Institute for Theoretical Physics, KULeuven, Celestijnenlaan 200D, B-3001 Leuven, Belgium.
BMC Bioinformatics. 2011 Dec 2;12:464. doi: 10.1186/1471-2105-12-464.
Several preprocessing methods are available for the analysis of Affymetrix Genechips arrays. The most popular algorithms analyze the measured fluorescence intensities with statistical methods. Here we focus on a novel algorithm, AffyILM, available from Bioconductor, which relies on inputs from hybridization thermodynamics and uses an extended Langmuir isotherm model to compute transcript concentrations. These concentrations are then employed in the statistical analysis. We compared the performance of AffyILM and other traditional methods both in the old and in the newest generation of GeneChips.
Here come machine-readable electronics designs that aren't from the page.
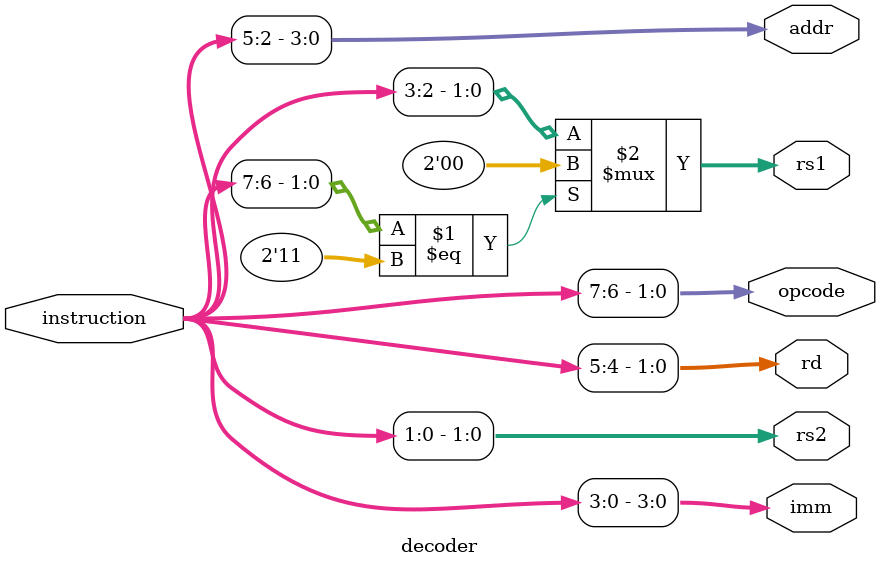
<source format=v>
module decoder(
    input wire [7:0] instruction,
    output wire [3:0] addr,
    output wire [3:0] imm,
    output wire [1:0] rs2,
    output wire [1:0] rs1,
    output wire [1:0] rd,
    output wire [1:0] opcode
);
        assign opcode = instruction[7:6];
        assign addr = instruction[5:2];
        assign imm = instruction[3:0];
        assign rs2 = instruction[1:0];
        assign rs1 = opcode == 2'b11 ? 2'b00 : instruction[3:2];
        assign rd = instruction[5:4];
endmodule
</source>
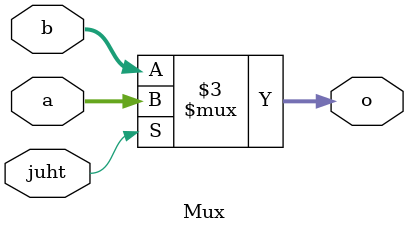
<source format=v>
/*multiplexer design
control signal is juht
it is chosen from 2 signals with length 8 bits
if control signal is 1 then input a is chosen 
if 0 then input b is chosen to the output o*/


module Mux(a, b, juht, o);
input [7:0] a, b; 
input juht;
output [7:0] o;

reg [7:0] o;

always @(a, b, juht)
begin
	if(juht) begin
		o=a;
	end
	else begin
		o=b;
	end
end
endmodule
</source>
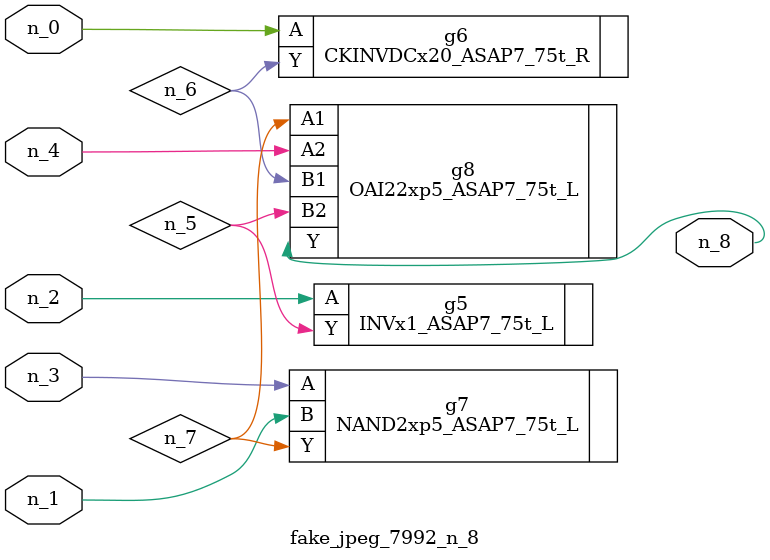
<source format=v>
module fake_jpeg_7992_n_8 (n_3, n_2, n_1, n_0, n_4, n_8);

input n_3;
input n_2;
input n_1;
input n_0;
input n_4;

output n_8;

wire n_6;
wire n_5;
wire n_7;

INVx1_ASAP7_75t_L g5 ( 
.A(n_2),
.Y(n_5)
);

CKINVDCx20_ASAP7_75t_R g6 ( 
.A(n_0),
.Y(n_6)
);

NAND2xp5_ASAP7_75t_L g7 ( 
.A(n_3),
.B(n_1),
.Y(n_7)
);

OAI22xp5_ASAP7_75t_L g8 ( 
.A1(n_7),
.A2(n_4),
.B1(n_6),
.B2(n_5),
.Y(n_8)
);


endmodule
</source>
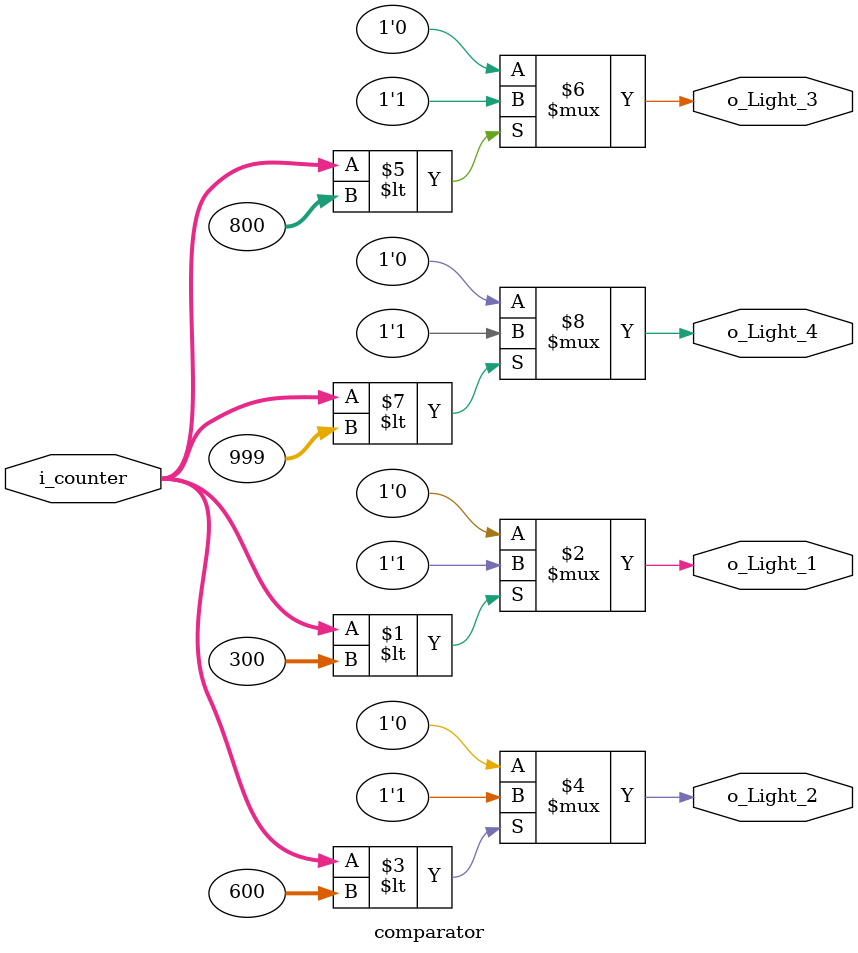
<source format=v>
`timescale 1ns / 1ps

module comparator(
    input [9:0] i_counter,
    output o_Light_1, o_Light_2, o_Light_3, o_Light_4
    );

    assign o_Light_1 = (i_counter < 300) ? 1'b1 : 1'b0; //300일때 1bit 1인가
    assign o_Light_2 = (i_counter < 600) ? 1'b1 : 1'b0;
    assign o_Light_3 = (i_counter < 800) ? 1'b1 : 1'b0;
    assign o_Light_4 = (i_counter < 999) ? 1'b1 : 1'b0;
    
endmodule
</source>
Tissue mixture and Latin Square datasets (provided by Affymetrix) were used to assess the performances of the differential expression analysis depending on the preprocessing strategy. A correlation analysis conducted on the tissue mixture data reveals that the median-polish algorithm allows to best summarize AffyILM concentrations computed at the probe-level. Those correlation results are equivalent to the best correlations observed using popular preprocessing methods relying on intensity values. The performances of each tested preprocessing algorithm were quantified using the Latin Square HG-U133A dataset, thanks to the comparison of differential analysis results with the list of spiked genes. The figures of merit generated illustrates that the performances associated to AffyILM(medianpolish), inferred from the present statistical analysis, are comparable to the best performing strategies previously reported.
Converting probe intensities to estimates of target concentrations prior to the statistical analysis, AffyILM(medianpolish) is one of the best performing strategy currently available. Using hybridization theory, probe-level estimates of target concentrations should be identically distributed. In the future, a probe-level multivariate analysis of the concentrations should be compared to the univariate analysis of probe-set summarized expression data.
有几种预处理方法可用于分析 Affymetrix Genechips 阵列。最流行的算法是用统计方法分析测量的荧光强度。在这里,我们关注一种新的算法,即 Bioconductor 提供的 AffyILM,它依赖于杂交热力学的输入,并使用扩展的朗缪尔等温模型来计算转录物浓度。然后,这些浓度被用于统计分析。我们比较了 AffyILM 和其他传统方法在旧一代和最新一代 GeneChips 中的性能。
使用组织混合物和拉丁方数据集(由 Affymetrix 提供)来评估根据预处理策略的差异表达分析的性能。对组织混合物数据进行的相关分析表明,中值-抛光算法允许最好地总结在探针水平计算的 AffyILM 浓度。这些相关结果与使用基于强度值的流行预处理方法观察到的最佳相关结果相当。使用拉丁方 HG-U133A 数据集,通过比较差异分析结果与添加基因列表,对每种测试的预处理算法的性能进行了量化。生成的质量度量值表明,从本统计分析推断的 AffyILM(中值-抛光)的性能与之前报道的最佳性能策略相当。
在进行统计分析之前,将探针强度转换为目标浓度的估计值,AffyILM(中值-抛光)是目前可用的性能最佳的策略之一。使用杂交理论,目标浓度的探针级估计值应该是相同分布的。在未来,应该对浓度的探针级多元分析与探针集汇总表达数据的单变量分析进行比较。